REQUIRED WORK ::
Please print, without any change, the part of the items below that opens with the line containing "phylum: Tracheophyta" and closes with the line containing "scientific name: Urtica urens", both of those lines included.

SUPPLIED INFORMATION ::
* * * *

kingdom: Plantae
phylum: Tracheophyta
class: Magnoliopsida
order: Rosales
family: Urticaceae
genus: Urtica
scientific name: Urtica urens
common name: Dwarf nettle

* * * *

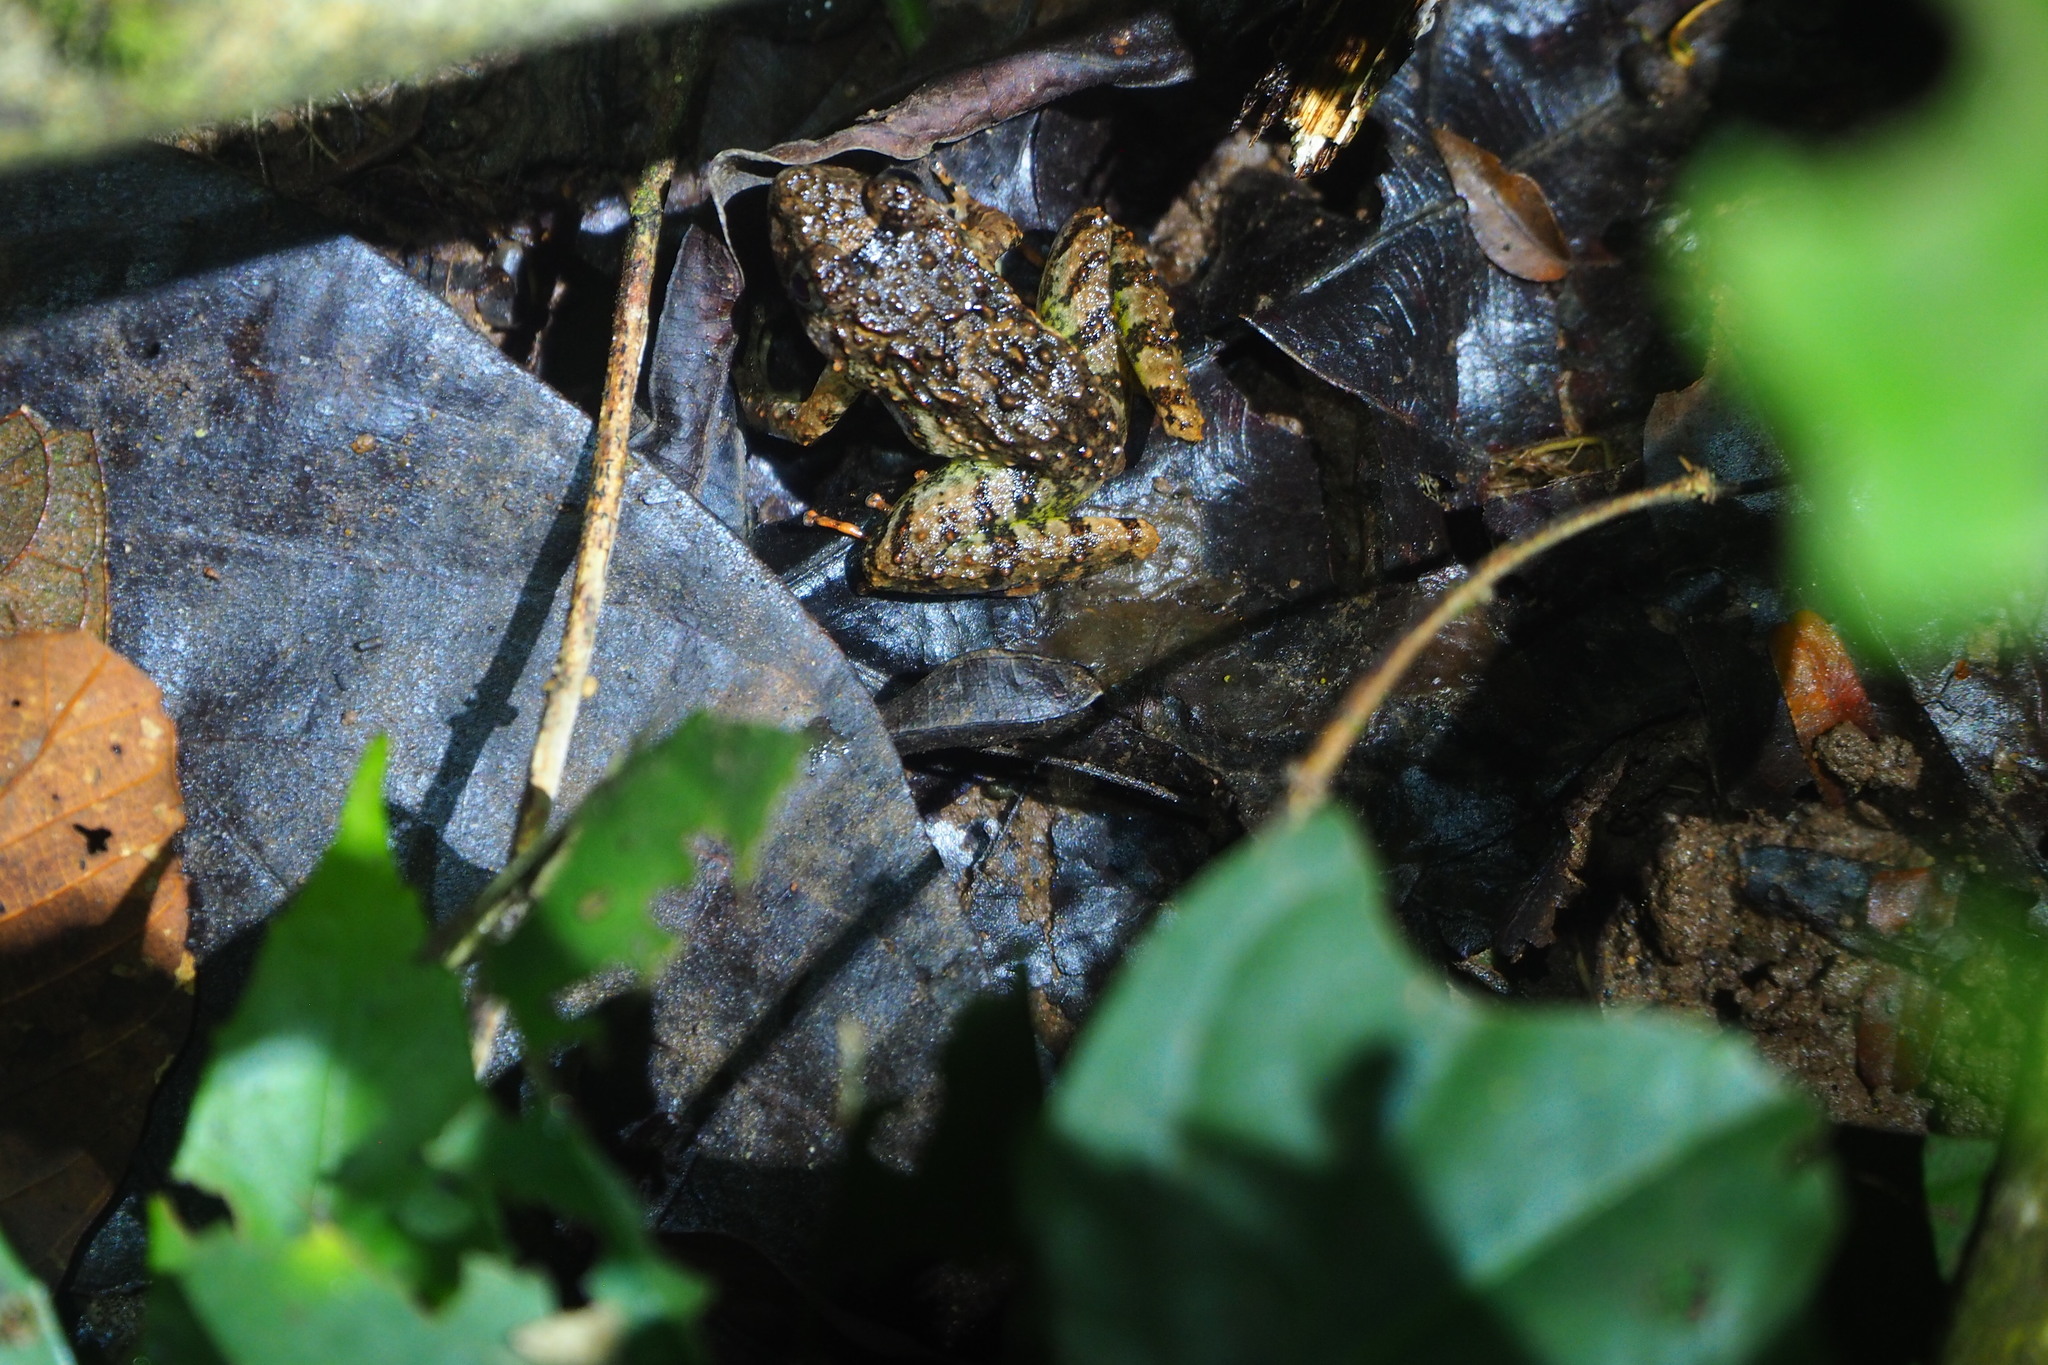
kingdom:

* * * *

IN RESPONSE ::
phylum: Tracheophyta
class: Magnoliopsida
order: Rosales
family: Urticaceae
genus: Urtica
scientific name: Urtica urens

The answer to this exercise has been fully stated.